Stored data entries
== Segment start ==

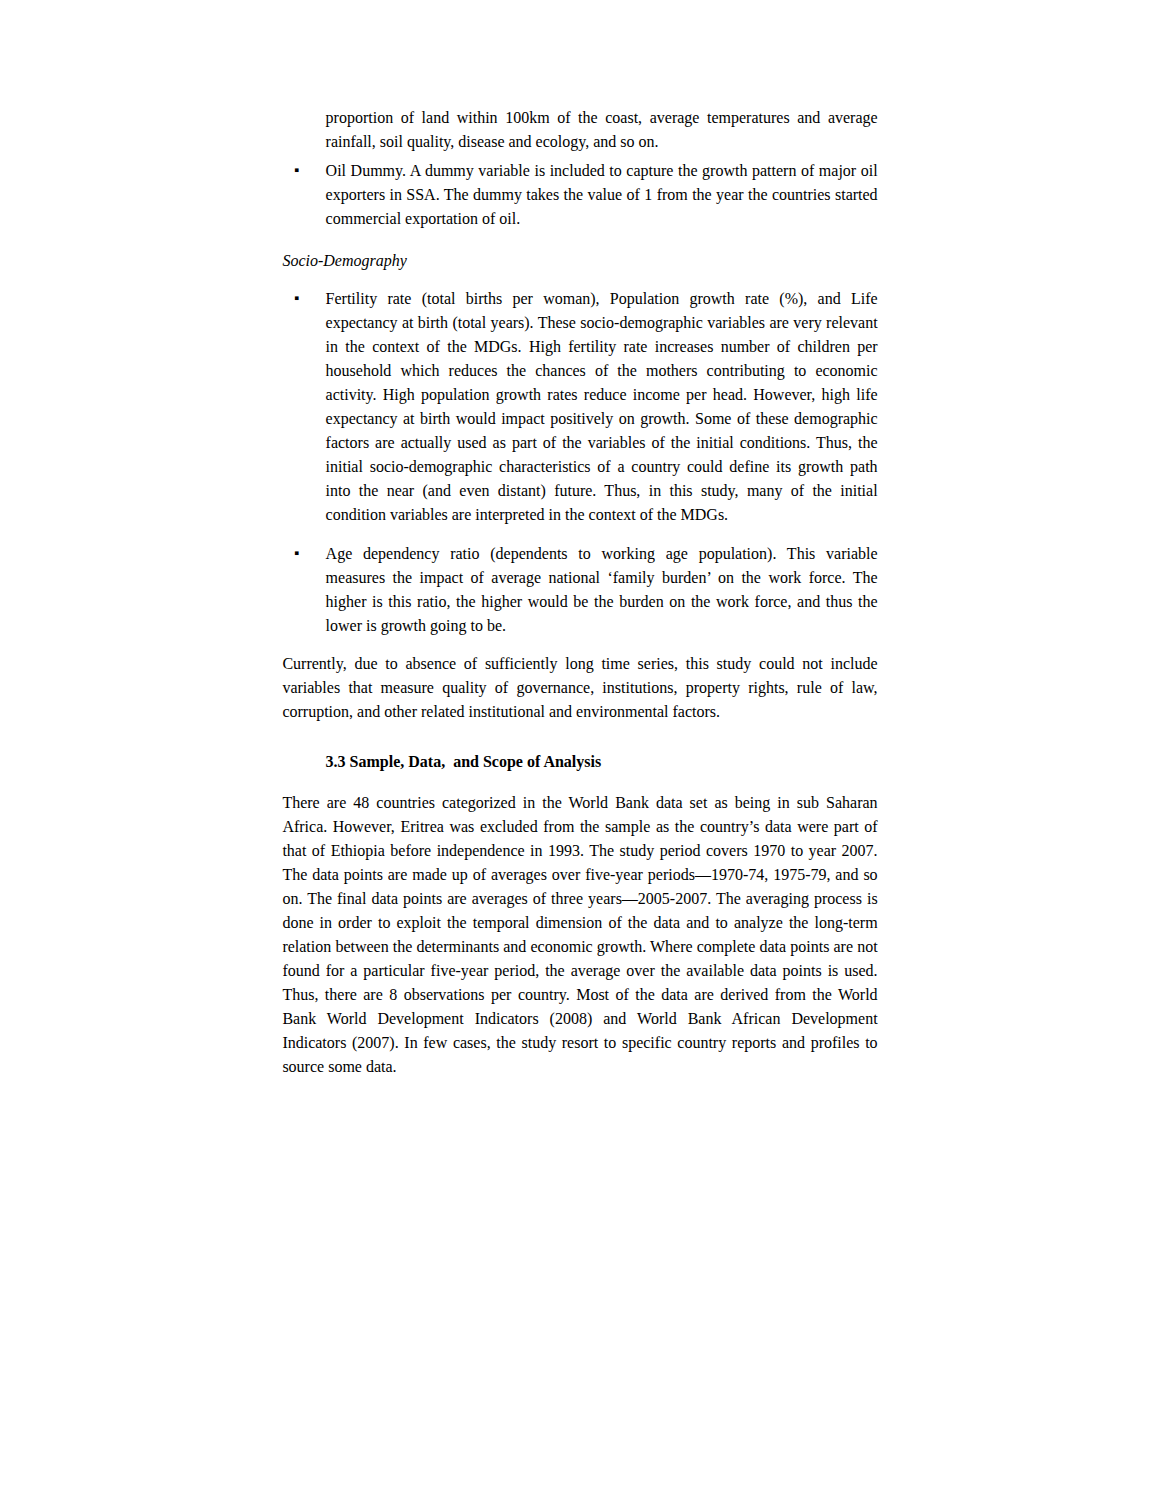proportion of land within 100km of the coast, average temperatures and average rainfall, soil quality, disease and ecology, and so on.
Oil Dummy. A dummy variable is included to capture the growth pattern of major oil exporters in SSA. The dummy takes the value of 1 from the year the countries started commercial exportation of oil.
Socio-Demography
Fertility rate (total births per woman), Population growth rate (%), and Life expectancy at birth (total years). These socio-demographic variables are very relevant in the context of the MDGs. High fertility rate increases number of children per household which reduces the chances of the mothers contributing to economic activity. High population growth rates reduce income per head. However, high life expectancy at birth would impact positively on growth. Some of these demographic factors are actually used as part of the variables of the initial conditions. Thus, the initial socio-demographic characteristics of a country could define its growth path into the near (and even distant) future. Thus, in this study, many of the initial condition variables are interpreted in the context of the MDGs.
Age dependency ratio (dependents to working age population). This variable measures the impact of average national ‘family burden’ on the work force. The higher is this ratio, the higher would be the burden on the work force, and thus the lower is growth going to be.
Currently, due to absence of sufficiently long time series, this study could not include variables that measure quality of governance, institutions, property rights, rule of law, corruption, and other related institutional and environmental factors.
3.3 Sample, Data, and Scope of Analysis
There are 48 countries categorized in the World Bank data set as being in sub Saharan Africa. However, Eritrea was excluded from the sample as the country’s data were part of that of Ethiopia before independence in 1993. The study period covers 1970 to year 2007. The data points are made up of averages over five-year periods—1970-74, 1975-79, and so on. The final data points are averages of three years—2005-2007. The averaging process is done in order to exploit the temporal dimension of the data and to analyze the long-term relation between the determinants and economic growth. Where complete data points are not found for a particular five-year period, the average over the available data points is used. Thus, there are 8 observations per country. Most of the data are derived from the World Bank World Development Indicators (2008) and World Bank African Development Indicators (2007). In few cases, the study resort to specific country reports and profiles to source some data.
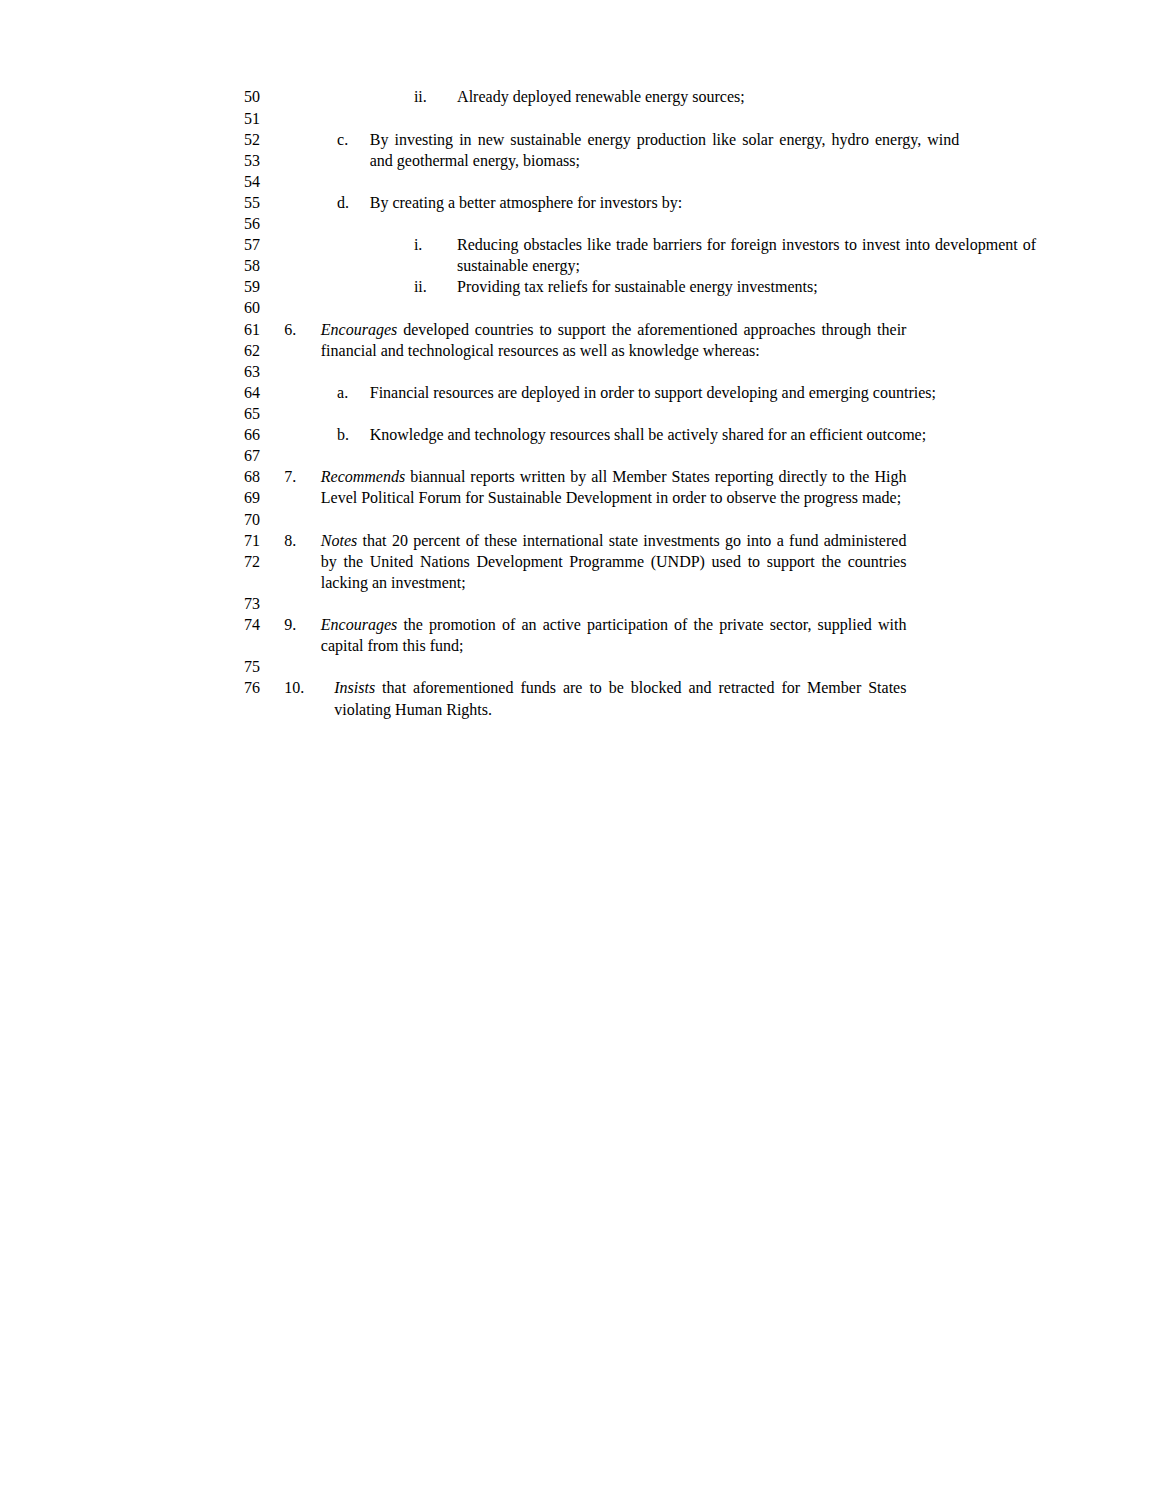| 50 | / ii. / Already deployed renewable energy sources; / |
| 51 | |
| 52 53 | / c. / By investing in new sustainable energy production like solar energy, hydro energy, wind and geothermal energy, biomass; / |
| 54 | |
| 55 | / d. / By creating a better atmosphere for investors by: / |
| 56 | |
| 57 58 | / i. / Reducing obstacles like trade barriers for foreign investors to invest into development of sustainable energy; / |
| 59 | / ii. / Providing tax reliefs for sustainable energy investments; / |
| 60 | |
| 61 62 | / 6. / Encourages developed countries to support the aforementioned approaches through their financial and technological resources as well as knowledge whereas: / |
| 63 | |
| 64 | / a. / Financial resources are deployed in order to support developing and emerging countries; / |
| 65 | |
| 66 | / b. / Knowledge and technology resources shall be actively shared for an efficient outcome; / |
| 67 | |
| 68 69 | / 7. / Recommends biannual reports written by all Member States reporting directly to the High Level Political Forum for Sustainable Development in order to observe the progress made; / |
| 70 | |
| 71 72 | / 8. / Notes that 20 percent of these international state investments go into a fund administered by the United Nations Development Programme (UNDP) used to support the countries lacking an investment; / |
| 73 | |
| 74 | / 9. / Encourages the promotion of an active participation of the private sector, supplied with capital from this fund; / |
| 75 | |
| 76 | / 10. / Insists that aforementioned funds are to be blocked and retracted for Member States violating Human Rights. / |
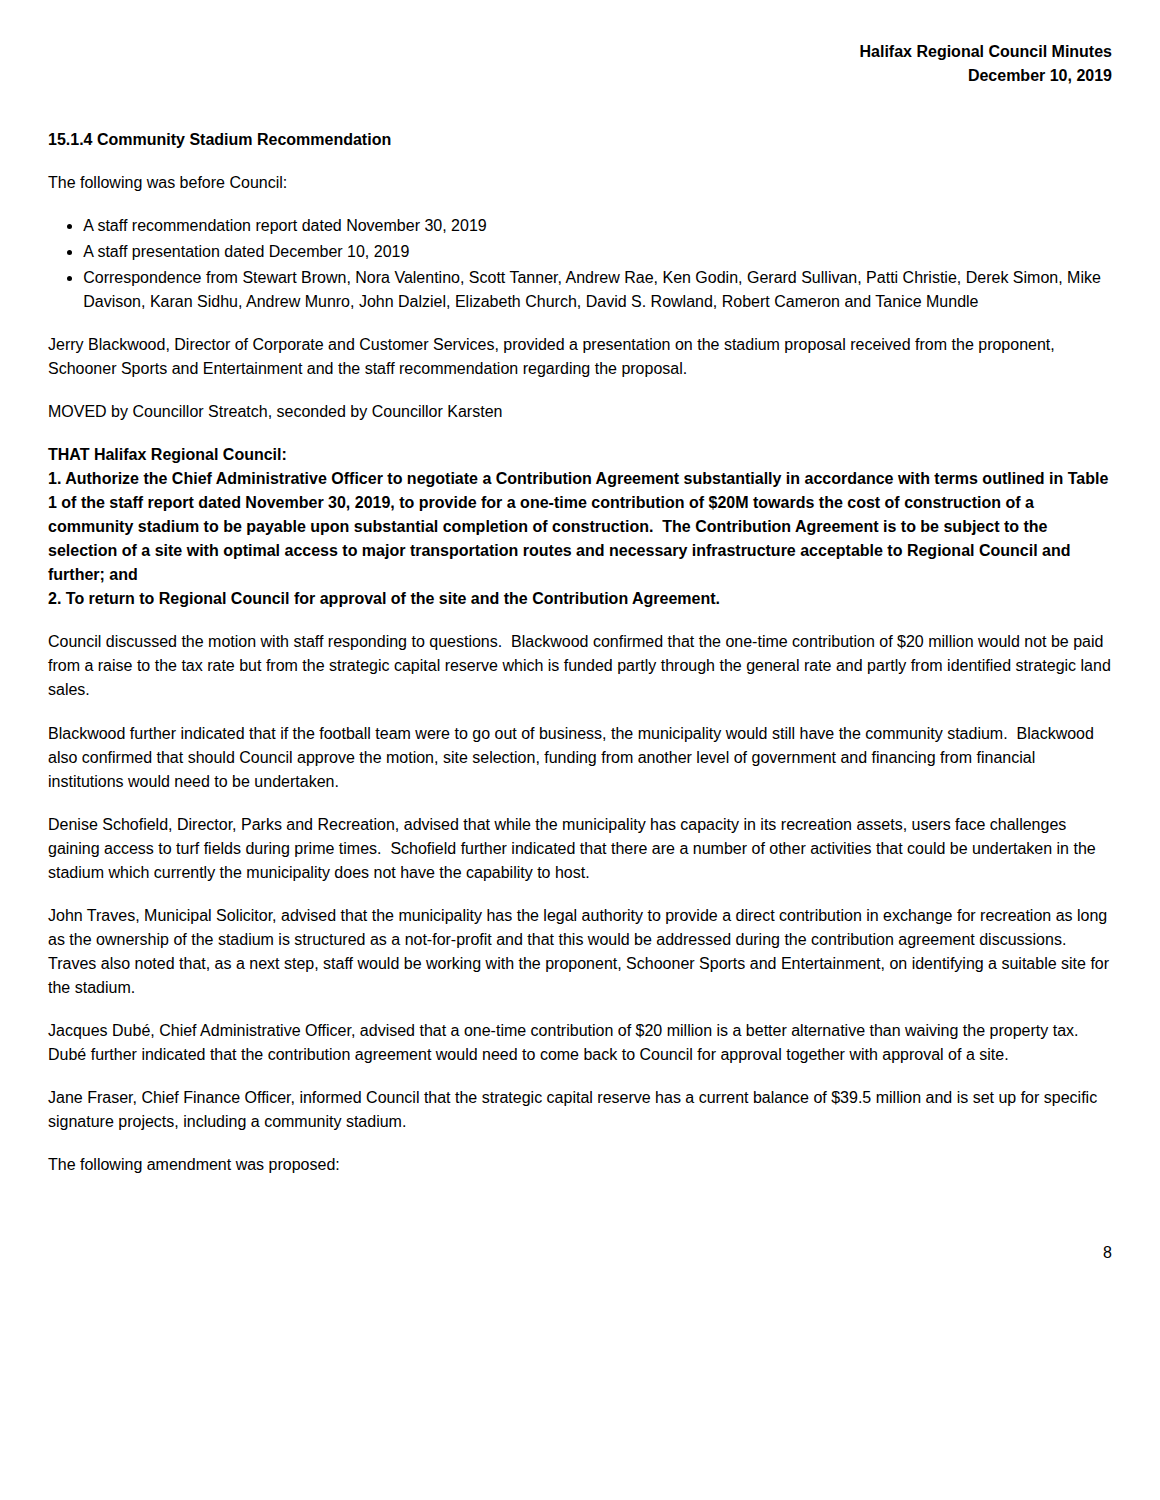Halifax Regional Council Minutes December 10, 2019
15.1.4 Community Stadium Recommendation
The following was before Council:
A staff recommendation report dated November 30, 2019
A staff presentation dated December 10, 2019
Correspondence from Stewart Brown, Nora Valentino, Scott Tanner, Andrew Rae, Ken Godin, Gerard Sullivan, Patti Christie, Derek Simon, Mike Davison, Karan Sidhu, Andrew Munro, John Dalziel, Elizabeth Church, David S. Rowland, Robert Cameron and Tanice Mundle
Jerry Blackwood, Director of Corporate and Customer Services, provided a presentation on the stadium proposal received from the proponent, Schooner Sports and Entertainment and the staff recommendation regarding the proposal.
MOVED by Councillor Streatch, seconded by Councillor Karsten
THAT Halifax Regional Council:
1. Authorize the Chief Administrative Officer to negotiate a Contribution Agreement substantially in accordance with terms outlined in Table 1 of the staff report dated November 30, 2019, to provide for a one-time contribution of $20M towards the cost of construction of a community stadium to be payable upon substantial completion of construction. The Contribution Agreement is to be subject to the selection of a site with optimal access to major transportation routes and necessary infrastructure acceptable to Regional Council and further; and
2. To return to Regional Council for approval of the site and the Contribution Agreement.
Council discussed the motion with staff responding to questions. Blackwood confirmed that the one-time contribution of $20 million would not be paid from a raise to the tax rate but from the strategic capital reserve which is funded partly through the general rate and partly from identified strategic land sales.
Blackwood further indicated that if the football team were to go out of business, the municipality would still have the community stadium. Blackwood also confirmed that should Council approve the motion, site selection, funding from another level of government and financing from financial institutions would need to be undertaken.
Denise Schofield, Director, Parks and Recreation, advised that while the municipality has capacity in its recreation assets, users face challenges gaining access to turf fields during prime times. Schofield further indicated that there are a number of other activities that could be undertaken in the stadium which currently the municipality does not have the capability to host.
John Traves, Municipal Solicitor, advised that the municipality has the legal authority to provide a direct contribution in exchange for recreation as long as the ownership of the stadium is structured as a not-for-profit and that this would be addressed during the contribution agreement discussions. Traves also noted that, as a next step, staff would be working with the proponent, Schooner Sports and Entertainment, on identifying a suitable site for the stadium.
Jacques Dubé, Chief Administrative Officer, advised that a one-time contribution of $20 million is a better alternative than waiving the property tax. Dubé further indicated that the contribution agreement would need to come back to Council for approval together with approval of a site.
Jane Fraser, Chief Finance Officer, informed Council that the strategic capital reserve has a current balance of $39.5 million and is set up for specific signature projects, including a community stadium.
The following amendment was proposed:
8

== Segment end ==

YOUR GOAL: With the line that has "MOVED by Councillor" as the first and the line that has "THAT Halifax Regional" as the last, repeat exactly that run of lines above and no more.

PROBLEM SOLUTION:
MOVED by Councillor Streatch, seconded by Councillor Karsten
THAT Halifax Regional Council:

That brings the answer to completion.